_WHAT NEEDS TO BE DONE_
Translate this sentence from the text about Ricardo Palma Bridge into Spanish: "The bridge reaches a total height of seven metres above the river, and its aluminum railings and lighting system are identical to the ones used at neighbouring St. Rose bridge."

_DOCUMENT TEXT_
Bridge in Lima, Peru

Ricardo Palma Bridge (Puente Ricardo Palma) is a reinforced concrete beam bridge that crosses the Rímac river, connecting Abancay Avenue with Jirón Hualgayoc and thus connecting the districts of Lima and Rímac, both part of the historic centre of Lima, the capital city of Peru. It is named after the Peruvian author, scholar, librarian and politician Ricardo Palma.

The bridge, alongside neighbouring St. Rose's Bridge, was one of two major additions to the Cercado de Lima, both carried out under the mayorality of Héctor García Ribeyro (1956–1962).

==History==
The bridge's construction was authorised on October 5, 1959, and was completed in December 1961 as the second bridge to be adapted to the road network of the city, connecting Abancay Avenue with Hualgayoc street (the first was Saint Rose Bridge, which connected Tacna Avenue with Jirón Virú). Its construction was overseen by engineer Eduardo Gallo Deza, and carried out by construction firm Ocampo y Cía, S.A. following AASHO regulations, costing about S/. 15,309,576 in total.

It was officially inaugurated on January 18, 1962—the 427th anniversary of the foundation of the city—by Héctor García Ribeyro, then Mayor of Lima (1956–62), during an opening ceremony involving major figures of the city's municipal government and the general public. Archbishop of Lima Juan Landázuri Ricketts blessed the bridge and the mayor of Rímac District thanked García Ribeyro, who later cut a red-white-red ribbon in front of a large crowd.

In 2019, a bus stop was formally established on the bridge by the Urban Transportation Management as part of its new Corredor Morado bus route. The route was extended in 2022, but was interrupted by anti-government protests in 2023. During said protests, tear gas was deployed after the police perimeter in Abancay Avenue was breached, with the crowd using the bridge to leave the area. The protests interrupted the aforementioned Corredor Morado.

==Overview==
The bridge is made up of two nine-metre lanes separated by a curb and is prepared to withstand a load of up to 36 tons on each traffic line. It follows an almost straight line, with a curvature of 25 degrees considering the river's natural path and passes over the railway of the Ferrocarril Central Andino.

It has a total length of 356 metres, of which 58 correspond to the right-side access and 113 m to the left-side's, with the span measured at 185 m. The span between the bridge's abutments is divided in five parts with four piers measured at 37 metres long. The bridge's total width is measured at 23 metres, divided into two nine-metre vehicle lanes and two pedestrian lanes, 2.35 metres long. The curb's length is half a metre long.

The bridge reaches a total height of seven metres above the river, and its aluminum railings and lighting system are identical to the ones used at neighbouring St. Rose bridge.

_RECORD SET_

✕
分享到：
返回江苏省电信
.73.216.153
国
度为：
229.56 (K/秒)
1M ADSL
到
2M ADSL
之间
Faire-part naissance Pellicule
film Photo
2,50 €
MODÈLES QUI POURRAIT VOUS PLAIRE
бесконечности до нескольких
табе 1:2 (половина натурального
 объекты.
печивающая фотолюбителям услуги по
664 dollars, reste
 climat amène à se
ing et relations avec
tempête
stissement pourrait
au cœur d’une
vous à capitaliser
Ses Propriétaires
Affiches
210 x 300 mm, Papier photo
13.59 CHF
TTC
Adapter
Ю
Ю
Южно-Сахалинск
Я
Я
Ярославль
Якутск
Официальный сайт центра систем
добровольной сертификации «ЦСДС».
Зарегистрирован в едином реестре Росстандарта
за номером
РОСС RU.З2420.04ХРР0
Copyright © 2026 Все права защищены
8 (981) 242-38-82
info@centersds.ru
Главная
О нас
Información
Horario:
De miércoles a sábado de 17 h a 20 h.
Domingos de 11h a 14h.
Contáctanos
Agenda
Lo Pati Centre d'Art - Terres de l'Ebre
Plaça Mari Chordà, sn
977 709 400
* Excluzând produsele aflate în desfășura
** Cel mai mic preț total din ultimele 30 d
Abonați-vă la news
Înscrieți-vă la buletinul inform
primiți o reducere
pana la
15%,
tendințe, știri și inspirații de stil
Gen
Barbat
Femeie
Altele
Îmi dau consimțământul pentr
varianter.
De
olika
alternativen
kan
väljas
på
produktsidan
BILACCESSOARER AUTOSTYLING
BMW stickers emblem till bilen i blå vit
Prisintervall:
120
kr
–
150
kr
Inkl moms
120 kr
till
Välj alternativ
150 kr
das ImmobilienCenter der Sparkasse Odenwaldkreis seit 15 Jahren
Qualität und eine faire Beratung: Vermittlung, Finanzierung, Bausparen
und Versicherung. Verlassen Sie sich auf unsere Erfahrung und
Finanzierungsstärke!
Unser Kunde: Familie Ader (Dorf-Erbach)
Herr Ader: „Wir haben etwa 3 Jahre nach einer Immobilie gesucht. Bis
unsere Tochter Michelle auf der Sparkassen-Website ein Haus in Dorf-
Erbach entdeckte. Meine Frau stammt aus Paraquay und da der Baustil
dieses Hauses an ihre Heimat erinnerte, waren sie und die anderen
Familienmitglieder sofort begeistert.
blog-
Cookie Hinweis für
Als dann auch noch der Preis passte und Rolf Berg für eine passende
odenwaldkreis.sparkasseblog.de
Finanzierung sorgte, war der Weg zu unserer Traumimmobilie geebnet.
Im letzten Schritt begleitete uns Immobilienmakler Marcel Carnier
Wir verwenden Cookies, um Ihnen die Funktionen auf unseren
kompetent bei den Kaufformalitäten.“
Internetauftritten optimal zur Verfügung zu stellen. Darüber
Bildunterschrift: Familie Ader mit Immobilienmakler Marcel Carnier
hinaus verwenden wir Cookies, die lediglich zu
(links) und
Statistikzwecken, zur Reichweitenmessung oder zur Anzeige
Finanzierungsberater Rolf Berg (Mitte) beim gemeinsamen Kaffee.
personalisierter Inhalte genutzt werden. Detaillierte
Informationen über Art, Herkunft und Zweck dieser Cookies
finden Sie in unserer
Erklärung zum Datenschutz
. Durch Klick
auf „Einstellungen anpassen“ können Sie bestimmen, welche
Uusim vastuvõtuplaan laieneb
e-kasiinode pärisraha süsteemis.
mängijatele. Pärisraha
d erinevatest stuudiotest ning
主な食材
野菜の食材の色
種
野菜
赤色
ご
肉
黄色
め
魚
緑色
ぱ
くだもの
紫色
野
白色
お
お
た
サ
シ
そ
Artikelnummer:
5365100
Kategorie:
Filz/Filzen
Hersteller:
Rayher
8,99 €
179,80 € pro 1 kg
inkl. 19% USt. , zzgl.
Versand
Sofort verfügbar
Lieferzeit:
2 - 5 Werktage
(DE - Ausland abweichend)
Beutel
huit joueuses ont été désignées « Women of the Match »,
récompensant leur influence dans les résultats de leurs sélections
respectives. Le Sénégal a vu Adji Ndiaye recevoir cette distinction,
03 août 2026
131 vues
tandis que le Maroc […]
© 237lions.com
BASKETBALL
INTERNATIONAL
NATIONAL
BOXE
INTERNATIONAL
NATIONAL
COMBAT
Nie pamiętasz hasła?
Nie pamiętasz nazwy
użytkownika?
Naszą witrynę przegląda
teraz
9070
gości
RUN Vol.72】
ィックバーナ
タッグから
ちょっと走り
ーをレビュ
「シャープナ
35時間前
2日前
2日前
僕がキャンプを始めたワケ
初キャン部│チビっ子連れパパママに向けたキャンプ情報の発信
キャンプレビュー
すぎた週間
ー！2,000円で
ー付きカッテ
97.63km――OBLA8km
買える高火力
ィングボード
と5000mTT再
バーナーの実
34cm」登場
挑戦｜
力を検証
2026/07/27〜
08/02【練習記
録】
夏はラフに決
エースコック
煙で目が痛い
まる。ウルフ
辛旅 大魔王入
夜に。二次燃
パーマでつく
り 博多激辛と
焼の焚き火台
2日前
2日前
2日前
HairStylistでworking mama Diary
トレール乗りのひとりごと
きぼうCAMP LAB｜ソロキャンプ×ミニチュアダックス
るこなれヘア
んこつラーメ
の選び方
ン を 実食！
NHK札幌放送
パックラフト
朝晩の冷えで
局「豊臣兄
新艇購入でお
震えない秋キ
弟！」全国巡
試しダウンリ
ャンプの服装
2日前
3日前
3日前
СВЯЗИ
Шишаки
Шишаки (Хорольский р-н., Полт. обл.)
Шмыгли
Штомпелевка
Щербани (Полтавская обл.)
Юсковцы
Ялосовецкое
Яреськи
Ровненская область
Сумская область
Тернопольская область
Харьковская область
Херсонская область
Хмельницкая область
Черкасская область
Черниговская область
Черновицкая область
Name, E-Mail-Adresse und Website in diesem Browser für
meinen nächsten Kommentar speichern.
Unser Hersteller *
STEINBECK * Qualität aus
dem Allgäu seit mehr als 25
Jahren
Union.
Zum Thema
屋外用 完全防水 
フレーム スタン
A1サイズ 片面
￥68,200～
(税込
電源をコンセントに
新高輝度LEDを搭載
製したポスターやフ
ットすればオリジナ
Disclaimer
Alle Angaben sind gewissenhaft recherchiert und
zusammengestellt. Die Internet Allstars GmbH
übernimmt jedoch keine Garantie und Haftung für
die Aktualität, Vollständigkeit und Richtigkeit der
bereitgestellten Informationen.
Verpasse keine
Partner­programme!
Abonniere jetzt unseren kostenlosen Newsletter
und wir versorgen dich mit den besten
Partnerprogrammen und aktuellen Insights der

_SOLUTION TO THIS TASK_
El puente alcanza una altura total de siete metros sobre el río, y sus barandas de aluminio y su sistema de iluminación son idénticos a los que se usan en el vecino puente Santa Rosa.